I submit that Obama’s view on each of these is decidedly more Catholic than his opponent:


* McCain has been an avid supporter of the deregulated conditions that led to the economic crisis of today. He notoriously said the “fundamentals of the economy are strong.” He has repeatedly sided with Bush on the most fiscally reckless administration in generations. McCain’s current plan to increase tax cuts could only exacerbate today’s dismal conditions.


Obama’s plan has its share of expensive and unrealistic goals, but it is surely more in the direction of fairness and fiscal health.


* Obama favors increasing the federal minimum wage.


McCain voted yes on legislation that would allow employers to pay less than the federal minimum wage if the state set a lower minimum. He has voted against raising the minimum wage 19 times.

The independent Tax Policy Center states McCain's tax cuts would primarily benefit those with very high incomes. It also states Obama’s tax cuts for the middle class will be three times those proposed by McCain. TPC’s Web site states, “Sen. Obama offers much larger tax breaks to low- and middle-income taxpayers and would increase taxes on high-income taxpayers.”

* McCain’s Republican every-man-for-himself ideology opposes publicly funded health care, universal health care or health coverage mandates. He favors tax credits of up to $5,000 for families to get health insurance. He doesn’t aim to do much to provide health care for those who can’t afford it.


Obama's health care plan would implement guaranteed eligibility for affordable health care for all Americans. His plan would reduce the number of uninsured by 18 million by 2009 and 34 million by 2018, covering nearly all children.


* The Sierra Club remarks that Obama has a "strong record of support for clean air, wetlands protection, and clean energy." The League of Conservation Voters in February gave McCain a 2007 score of zero on Senate votes the group sees as important for the environment. He has a lifetime rating of 24 (out of 100) by that group.

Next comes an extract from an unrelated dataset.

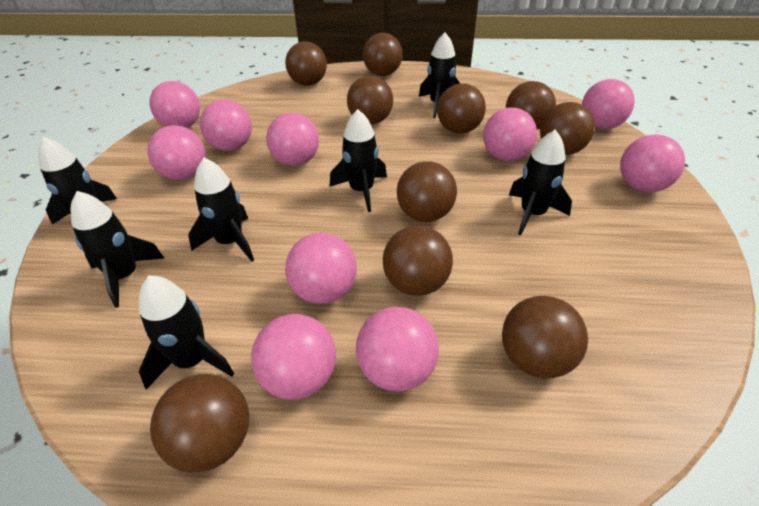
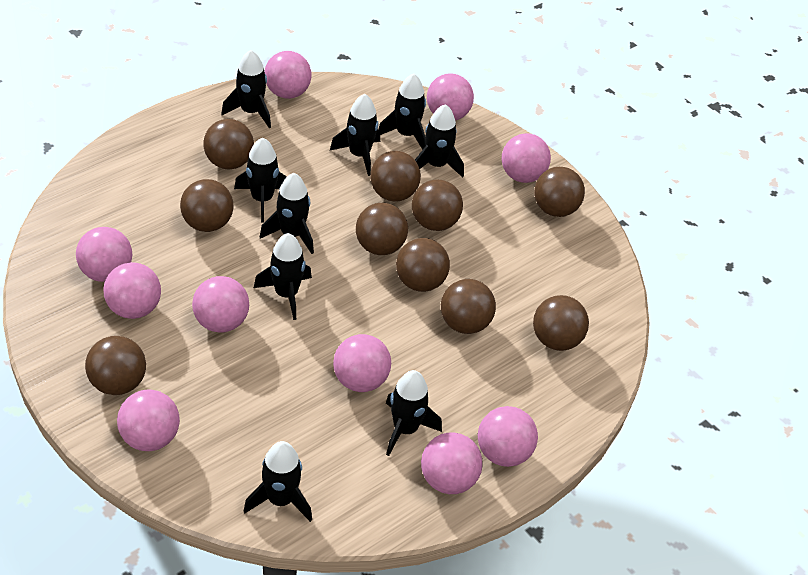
black rocket: [38,137,117,225] [71,191,164,308] [139,275,234,389] [188,158,254,262] [330,109,387,212] [419,32,460,118] [509,130,572,235] = 7 -> [221,50,271,128] [234,137,287,222] [244,441,312,522] [254,233,312,320] [260,173,314,254] [330,94,380,176] [378,73,426,150] [386,370,442,456] [415,104,464,178] = 9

Rather than bending to the masses calling for offshore drilling, Obama’s environmental plan would reduce overall U.S. oil consumption by at least 35 percent by 2030 in order to offset imports from OPEC nations. Obama voted in favor of the Energy Policy Act of 2005, which provided incentives to reduce national consumption of energy and to encourage a wide range of alternative energy sources.


* Since the war began in 2003, more than 4,100 American soldiers and more than 1 million Iraqi soldiers and civilians have died. Each one of these deaths could be considered senseless killings given the Bush administration’s admittance that their reason for war, weapons of mass destruction, never existed there.


The war in Iraq has been a national catastrophe both in Iraq and at home.


McCain has supported the war from its inception. Obama opposed it. He would pull the bulk of American troops out of Iraq in a reasonable amount of time. McCain cannot define victory and has no exit strategy.


Our country really has a chance to say something about itself this year, to resurrect its fading image around the world. Barring an unspeakable turnout of silent racists on Nov. 4, Obama should win in a landslide. He has convinced the vast majority of Americans he is the better, brighter, more believable candidate.

McCain’s clueless camp is busy pointing fingers and name calling.


For the first time ever the hallowed words “all men are created equal” will have a new, true meaning in America. The New Yorker put it this way: an Obama victory “could not help but say something encouraging, even exhilarating, about the country, about its dedication to tolerance and inclusiveness, about its fidelity, after all, to the values it proclaims in its textbooks.”


In his convention speech in Denver, Obama said, “Government cannot solve all our problems, but what it should do is that which we cannot do for ourselves: protect us from harm and provide every child a decent education; keep our water clean and our toys safe; invest in new schools and new roads and new science and technology.”

I think you’ll hear more of the same when he’s sworn in this January.